Nilai saling membantu dan memberi wujud dalam upacara membuka hutan. Misalnya, dalam
memperoleh bibit (tampang) tanaman yang akan ditanam juga didiskusikan dalam kegiatan
membuka hutan ini. Pemberian ini sifatnya tidak dibeli dan tidak pula dengan cuma-cuma.
Hal ini diiistilahkan dalam kata mmenyambung tampang atau bila masanya panen nanti, bibit
yang digunakan itu dikembalikan pada orang yang memberikan.
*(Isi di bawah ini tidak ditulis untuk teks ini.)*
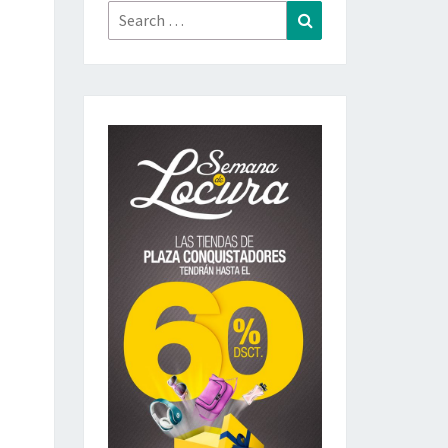
Search
Search
for: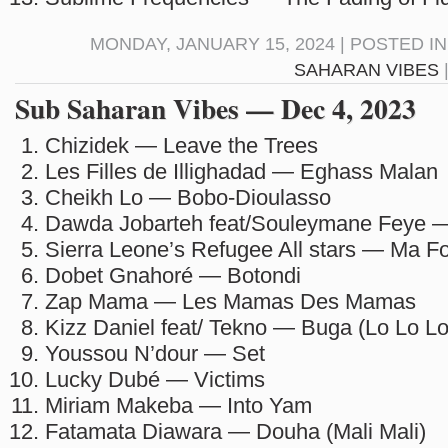
MONDAY, JANUARY 15, 2024 | POSTED I
SAHARAN VIBES
Sub Saharan Vibes — Dec 4, 2023
Chizidek — Leave the Trees
Les Filles de Illighadad — Eghass Malan
Cheikh Lo — Bobo-Dioulasso
Dawda Jobarteh feat/Souleymane Feye 
Sierra Leone’s Refugee All stars — Ma F
Dobet Gnahoré — Botondi
Zap Mama — Les Mamas Des Mamas
Kizz Daniel feat/ Tekno — Buga (Lo Lo Lo
Youssou N’dour — Set
Lucky Dubé — Victims
Miriam Makeba — Into Yam
Fatamata Diawara — Douha (Mali Mali)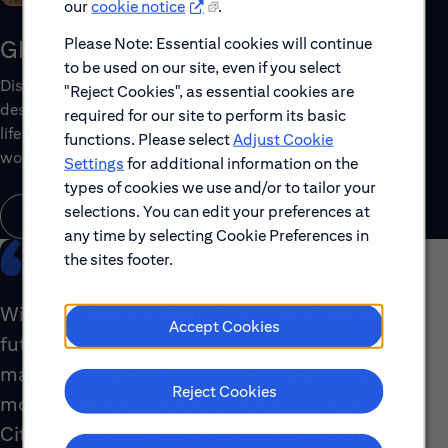
our
cookie notice
.
Please Note: Essential cookies will continue
Global Benefits
to be used on our site, even if you select
Discover the top benefits offered to our global workforce,
"Reject Cookies", as essential cookies are
designed to support your well-being, growth and work-
required for our site to perform its basic
life balance. Explore a few of the highlights that make
functions. Please select
Adjust Cookie
working with us rewarding.
Settings
for additional information on the
types of cookies we use and/or to tailor your
selections. You can edit your preferences at
Learn About Global Benefits
any time by selecting Cookie Preferences in
the sites footer.
With our global footprint, our role shaping the
Accept Cookies
future of the industry and the impact we
make with our clients, there simply isn’t a
Reject Cookies
more interesting place to be right now than at
Citi. Our people are energized by what they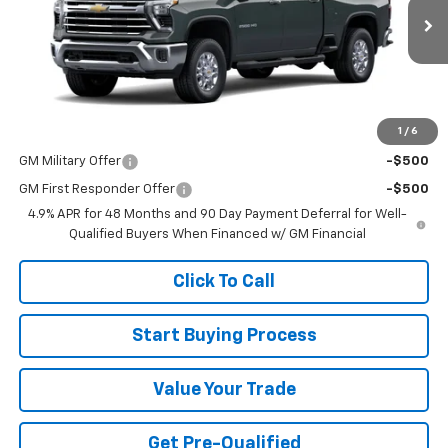
Ext.
Int.
In Stock
Less
MSRP:
$67,505
1
/
6
Add. Offers you may Qualify For:
GM Military Offer
-$500
GM First Responder Offer
-$500
4.9% APR for 48 Months and 90 Day Payment Deferral for Well-
Qualified Buyers When Financed w/ GM Financial
Click To Call
Start Buying Process
Value Your Trade
Get Pre-Qualified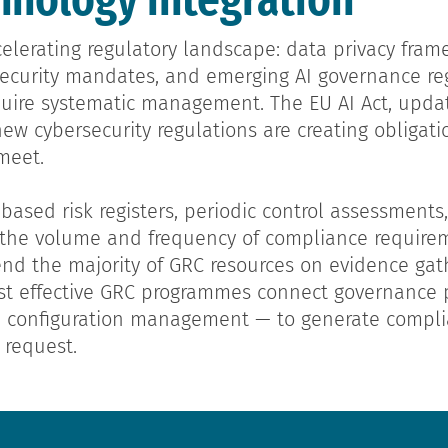
elerating regulatory landscape: data privacy fram
rsecurity mandates, and emerging AI governance reg
quire systematic management. The EU AI Act, updat
new cybersecurity regulations are creating obligat
meet.
sed risk registers, periodic control assessment
o the volume and frequency of compliance require
nd the majority of GRC resources on evidence gat
t effective GRC programmes connect governance p
d configuration management — to generate compl
 request.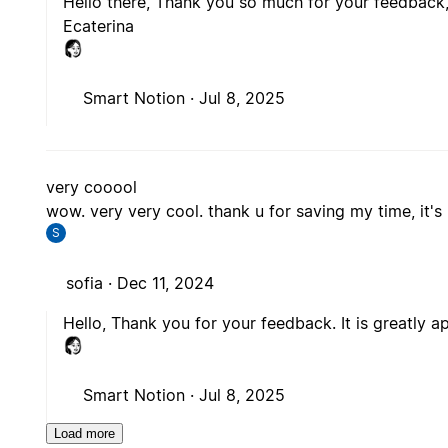
Hello there, Thank you so much for your feedback, 
Ecaterina
Smart Notion ·
Jul 8, 2025
very cooool
wow. very very cool. thank u for saving my time, it's 
S
sofia ·
Dec 11, 2024
Hello, Thank you for your feedback. It is greatly a
Smart Notion ·
Jul 8, 2025
Load more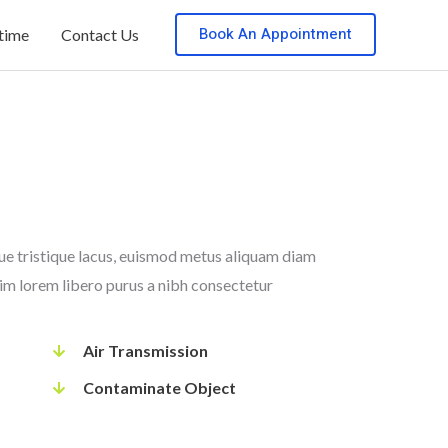
Book An Appointment
 time
Contact Us
que tristique lacus, euismod metus aliquam diam
nim lorem libero purus a nibh consectetur
Air Transmission
Contaminate Object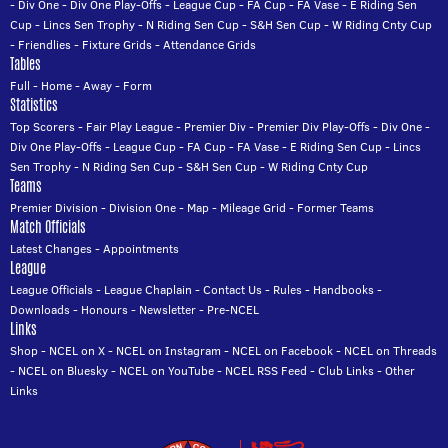
-
Div One
-
Div One Play-Offs
-
League Cup
-
FA Cup
-
FA Vase
-
E Riding Sen
Cup
-
Lincs Sen Trophy
-
N Riding Sen Cup
-
S&H Sen Cup
-
W Riding Cnty Cup
-
Friendlies
-
Fixture Grids
-
Attendance Grids
Tables
Full
-
Home
-
Away
-
Form
Statistics
Top Scorers
-
Fair Play League
-
Premier Div
-
Premier Div Play-Offs
-
Div One
-
Div One Play-Offs
-
League Cup
-
FA Cup
-
FA Vase
-
E Riding Sen Cup
-
Lincs
Sen Trophy
-
N Riding Sen Cup
-
S&H Sen Cup
-
W Riding Cnty Cup
Teams
Premier Division
-
Division One
-
Map
-
Mileage Grid
-
Former Teams
Match Officials
Latest Changes
-
Appointments
League
League Officials
-
League Chaplain
-
Contact Us
-
Rules
-
Handbooks
-
Downloads
-
Honours
-
Newsletter
-
Pre-NCEL
Links
Shop
-
NCEL on X
-
NCEL on Instagram
-
NCEL on Facebook
-
NCEL on Threads
-
NCEL on Bluesky
-
NCEL on YouTube
-
NCEL RSS Feed
-
Club Links
-
Other
Links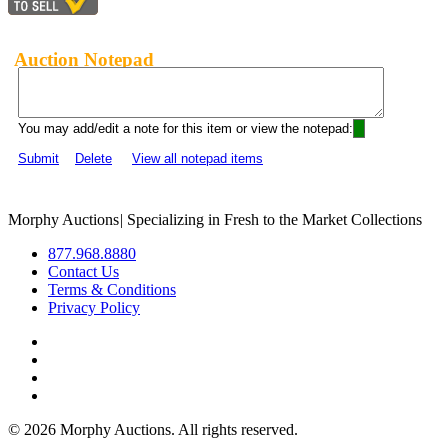
Auction Notepad
You may add/edit a note for this item or view the notepad:
Submit
Delete
View all notepad items
Morphy Auctions
|
Specializing in Fresh to the Market Collections
877.968.8880
Contact Us
Terms & Conditions
Privacy Policy
©
2026 Morphy Auctions. All rights reserved.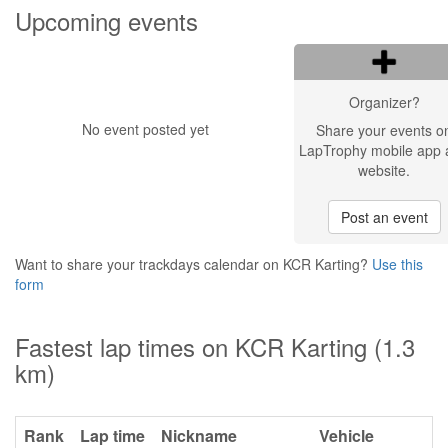
Upcoming events
Organizer?
No event posted yet
Share your events o
LapTrophy mobile app 
website.
Post an event
Want to share your trackdays calendar on KCR Karting?
Use this
form
Fastest lap times on KCR Karting (1.3
km)
Rank
Lap time
Nickname
Vehicle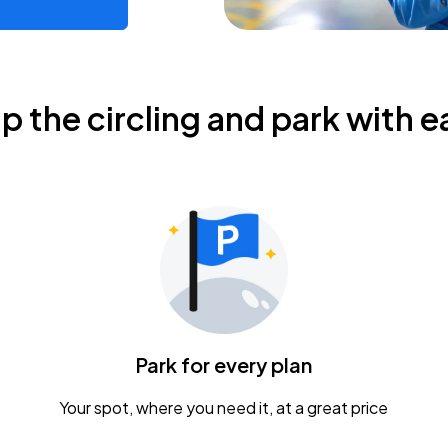
ip the circling and park with e
Park for every plan
Your spot, where you need it, at a great price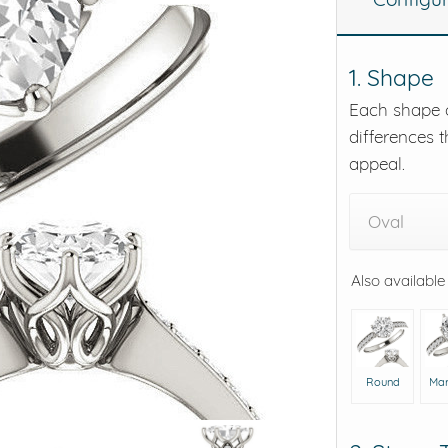
eralds and
1. Shape
Each shape o
differences t
appeal.
Oval
Also available
Round
Mar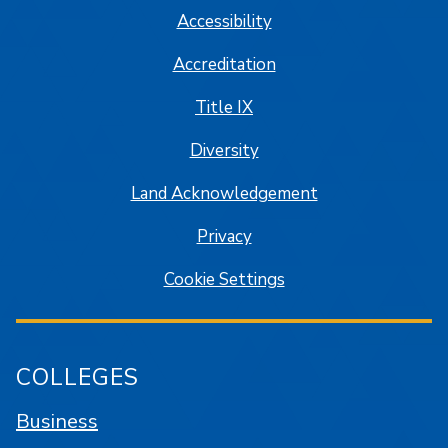
Accessibility
Accreditation
Title IX
Diversity
Land Acknowledgement
Privacy
Cookie Settings
COLLEGES
Business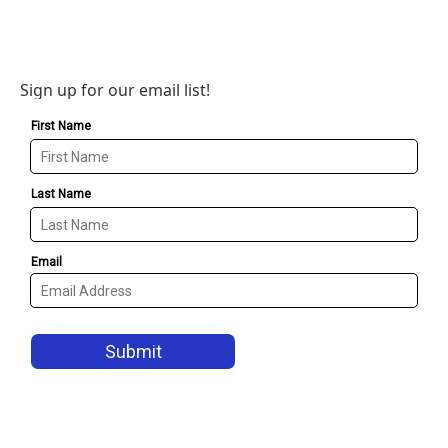
Sign up for our email list!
Unsur kebersamaan ini
dibina orang Melayu sebagai nilai-nilai kepatuhan (ibid).

Secara umum, mata kegiatan dalam membuka ladang diberbagai tempat dalam kawasan
Melayu Riau untuk pertama kali, adalah sebagai berikut:

1. Merintis, kegiatan membuka atau membuat jalan dari pinggir kampung ke lahan atau
membuat batas kasar ladang yang hendak digarap.
2. Merembas, menebas semak sekali pancung pada bagian atasnya – tidak dari pangkal
semak.
3. Menebang, pohon-pohon kecil ditebang secara gantung – tidak mesti harus tumbang,
sebab akan ditumbangkan oleh pohon-pohon besar yang ditebang kemudian.
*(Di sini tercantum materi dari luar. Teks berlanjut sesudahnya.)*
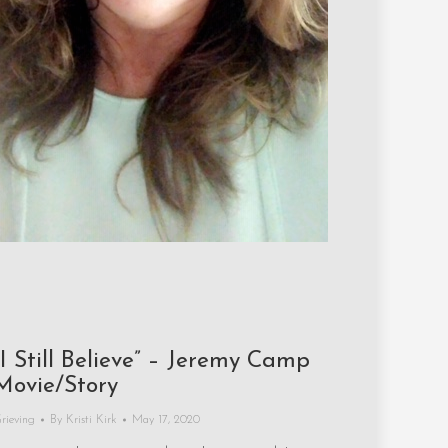
“I Still Believe” – Jeremy Camp
Movie/Story
rieving
By
Kristi Kirk
May 17, 2020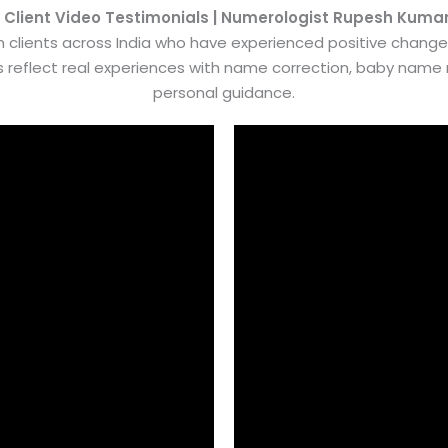
 Client Video Testimonials | Numerologist Rupesh Kuma
 clients across India who have experienced positive chang
es reflect real experiences with name correction, baby nam
personal guidance.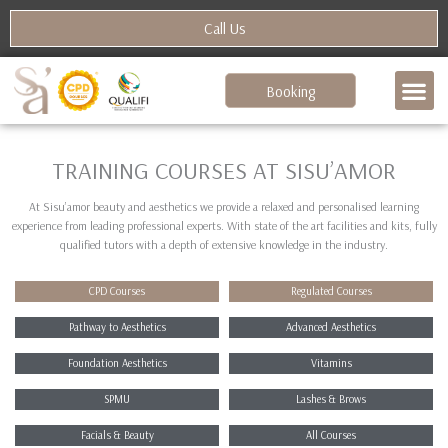
Skip
Call Us
to
content
Booking
TRAINING COURSES AT SISU’AMOR
At Sisu’amor beauty and aesthetics we provide a relaxed and personalised learning
experience from leading professional experts. With state of the art facilities and kits, fully
qualified tutors with a depth of extensive knowledge in the industry.
CPD Courses
Regulated Courses
Pathway to Aesthetics
Advanced Aesthetics
Foundation Aesthetics
Vitamins
SPMU
Lashes & Brows
Facials & Beauty
All Courses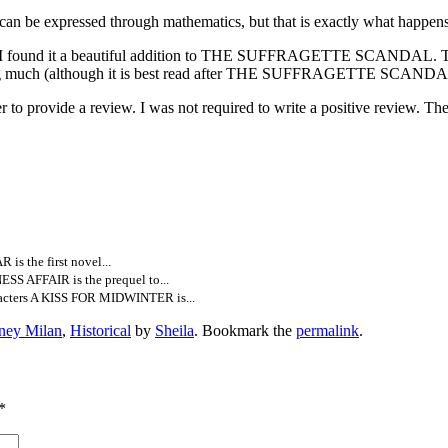
ce can be expressed through mathematics, but that is exactly what happens
 but I found it a beautiful addition to THE SUFFRAGETTE SCANDAL. The
sing much (although it is best read after THE SUFFRAGETTE SCANDAL b
to provide a review. I was not required to write a positive review. T
 the first novel...
S AFFAIR is the prequel to...
acters A KISS FOR MIDWINTER is...
ney Milan
,
Historical
by
Sheila
. Bookmark the
permalink
.
*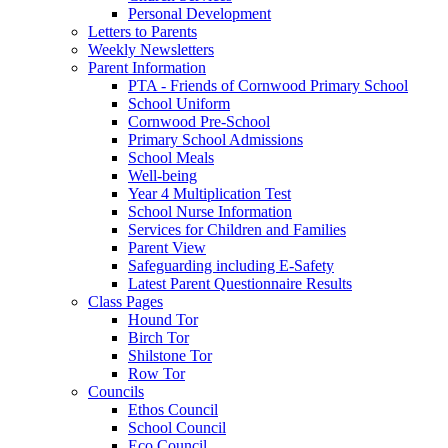
Personal Development
Letters to Parents
Weekly Newsletters
Parent Information
PTA - Friends of Cornwood Primary School
School Uniform
Cornwood Pre-School
Primary School Admissions
School Meals
Well-being
Year 4 Multiplication Test
School Nurse Information
Services for Children and Families
Parent View
Safeguarding including E-Safety
Latest Parent Questionnaire Results
Class Pages
Hound Tor
Birch Tor
Shilstone Tor
Row Tor
Councils
Ethos Council
School Council
Eco Council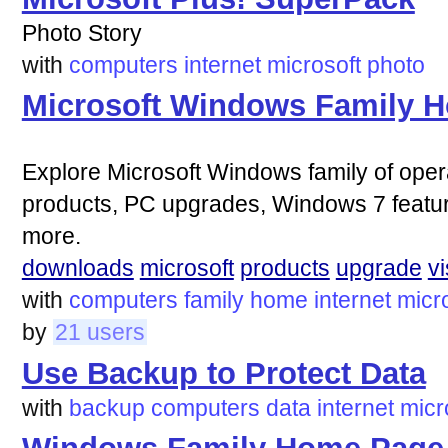
Photo Story
with
computers
internet
microsoft
photo
Microsoft Windows Family 
Explore Microsoft Windows family of ope
products, PC upgrades, Windows 7 featur
more.
downloads
microsoft
products
upgrade
vi
with
computers
family
home
internet
micr
by
21 users
Use Backup to Protect Data
with
backup
computers
data
internet
micr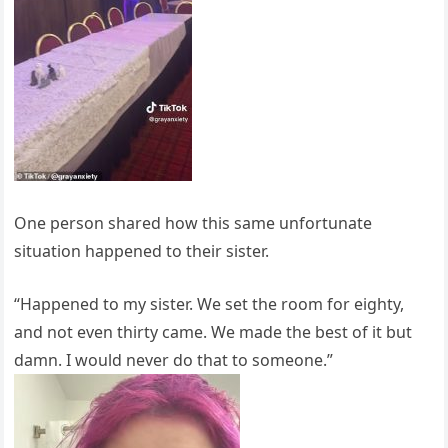
One person shared how this same unfortunate
situation happened to their sister.
“Happened to my sister. We set the room for eighty,
and not even thirty came. We made the best of it but
damn. I would never do that to someone.”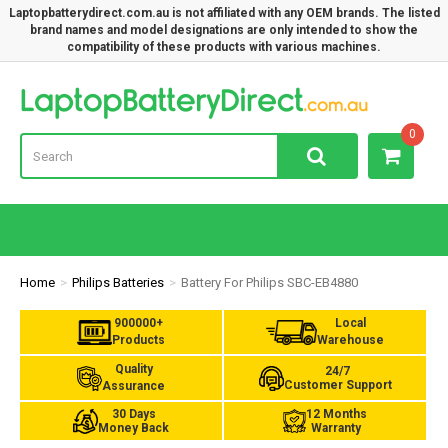
Laptopbatterydirect.com.au is not affiliated with any OEM brands. The listed
brand names and model designations are only intended to show the
compatibility of these products with various machines.
Lap
0
Home
Philips Batteries
Battery For Philips SBC-EB4880
900000+
Local
Products
Warehouse
Quality
24/7
Customer Support
Assurance
30 Days
12 Months
Money Back
Warranty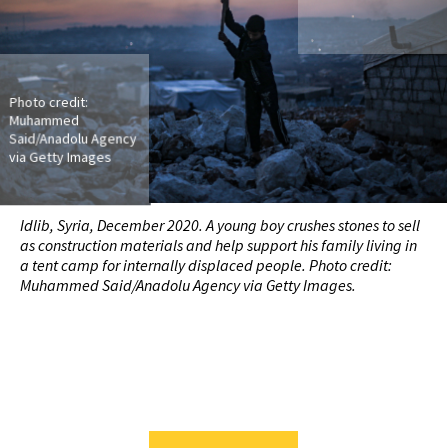
Photo credit:
Muhammed
Said/Anadolu Agency
via Getty Images
Idlib, Syria, December 2020. A young boy crushes stones to sell
as construction materials and help support his family living in
a tent camp for internally displaced people. Photo credit:
Muhammed Said/Anadolu Agency via Getty Images.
4. Menutuh, cabang maupun ranting yang tumbang bersama pohon, dipotong-potong,
kemudian dikumpulkan ditengah lahan.
5. Melandang, suatu pekerjaan membersihkan daun, memotong dahan dan ranting
maupun sisa-sisa kayu yang berserakan di tepi lahan yang dekat dengan hutan
sekeliling ladang untuk dikumpulkan ke tengah ladang.
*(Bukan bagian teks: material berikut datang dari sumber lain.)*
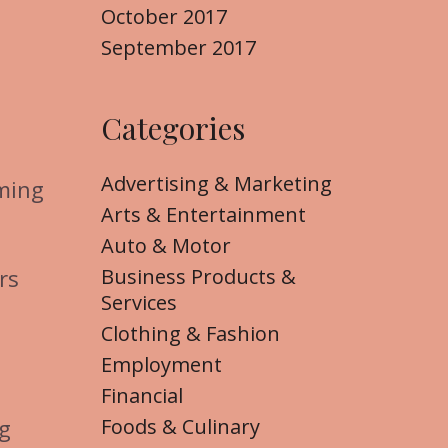
October 2017
September 2017
Categories
Advertising & Marketing
oming
Arts & Entertainment
Auto & Motor
Business Products &
rs
Services
Clothing & Fashion
Employment
Financial
Foods & Culinary
ng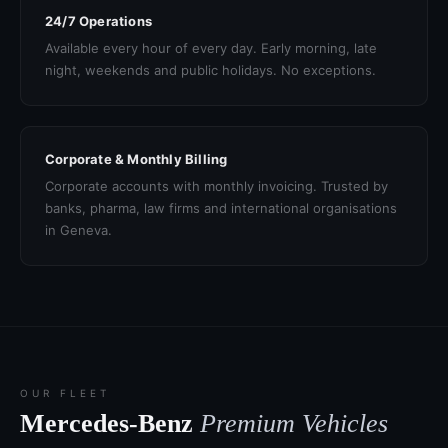
24/7 Operations
Available every hour of every day. Early morning, late
night, weekends and public holidays. No exceptions.
Corporate & Monthly Billing
Corporate accounts with monthly invoicing. Trusted by
banks, pharma, law firms and international organisations
in Geneva.
OUR FLEET
Mercedes-Benz
Premium Vehicles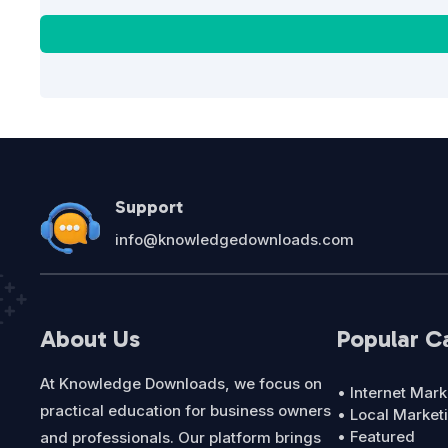
Support
info@knowledgedownloads.com
About Us
Popular C
At Knowledge Downloads, we focus on
• Internet Mark
practical education for business owners
• Local Market
• Featured
and professionals. Our platform brings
6. Memarit, yakni membatasi lahan ladang dengan bukan lahan ladang – menebas
bagian batas ini agak bersih sekitar sehasta.
7. Membakar, dengan memperhatikan arah angin. Misalnya, kalau angin dari barat,
maka pembakaran dilakukan mulai dari barat lahan ladang juga, sehingga membawa
ke timur.
8. Memerun, dilakukan dengan cara mengumpulkan dahan serta batang kayu yang
masih tersisa setelah pembakaran di tempat tertentu untuk dibakar kembali. Batang
besar biasanya dijadikan galang pembatas antara jenis-jenis padi yang akan ditanam.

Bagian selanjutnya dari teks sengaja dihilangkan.